BEGIN THE RECORDS

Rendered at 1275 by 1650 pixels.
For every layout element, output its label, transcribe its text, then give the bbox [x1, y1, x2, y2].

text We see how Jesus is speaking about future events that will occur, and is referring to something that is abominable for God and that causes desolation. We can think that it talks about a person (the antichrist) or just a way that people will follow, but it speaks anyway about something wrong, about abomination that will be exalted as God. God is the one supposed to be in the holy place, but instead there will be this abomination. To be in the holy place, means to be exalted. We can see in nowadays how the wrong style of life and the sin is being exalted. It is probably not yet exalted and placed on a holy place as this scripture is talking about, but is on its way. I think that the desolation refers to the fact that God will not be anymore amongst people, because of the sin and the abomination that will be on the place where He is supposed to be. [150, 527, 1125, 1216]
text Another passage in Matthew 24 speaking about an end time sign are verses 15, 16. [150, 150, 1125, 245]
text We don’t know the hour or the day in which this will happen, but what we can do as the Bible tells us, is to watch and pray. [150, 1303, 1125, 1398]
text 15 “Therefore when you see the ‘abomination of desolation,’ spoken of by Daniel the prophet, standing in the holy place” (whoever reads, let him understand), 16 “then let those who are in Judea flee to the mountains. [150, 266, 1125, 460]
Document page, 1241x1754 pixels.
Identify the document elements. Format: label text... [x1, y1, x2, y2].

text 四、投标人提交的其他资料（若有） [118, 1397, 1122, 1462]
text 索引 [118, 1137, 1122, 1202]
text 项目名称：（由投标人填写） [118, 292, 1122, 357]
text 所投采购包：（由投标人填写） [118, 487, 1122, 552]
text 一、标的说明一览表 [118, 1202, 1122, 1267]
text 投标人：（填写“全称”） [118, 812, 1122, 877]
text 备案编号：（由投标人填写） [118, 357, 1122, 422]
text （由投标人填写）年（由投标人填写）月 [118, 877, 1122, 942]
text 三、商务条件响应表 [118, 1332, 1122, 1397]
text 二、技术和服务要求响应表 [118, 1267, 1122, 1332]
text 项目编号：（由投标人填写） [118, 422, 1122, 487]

END THE RECORDS

> [EXERCISE]: Lines above that contain the string "pixels" make up the answer.

> [RESULT OF THE TASK]:
Rendered at 1275 by 1650 pixels.
Document page, 1241x1754 pixels.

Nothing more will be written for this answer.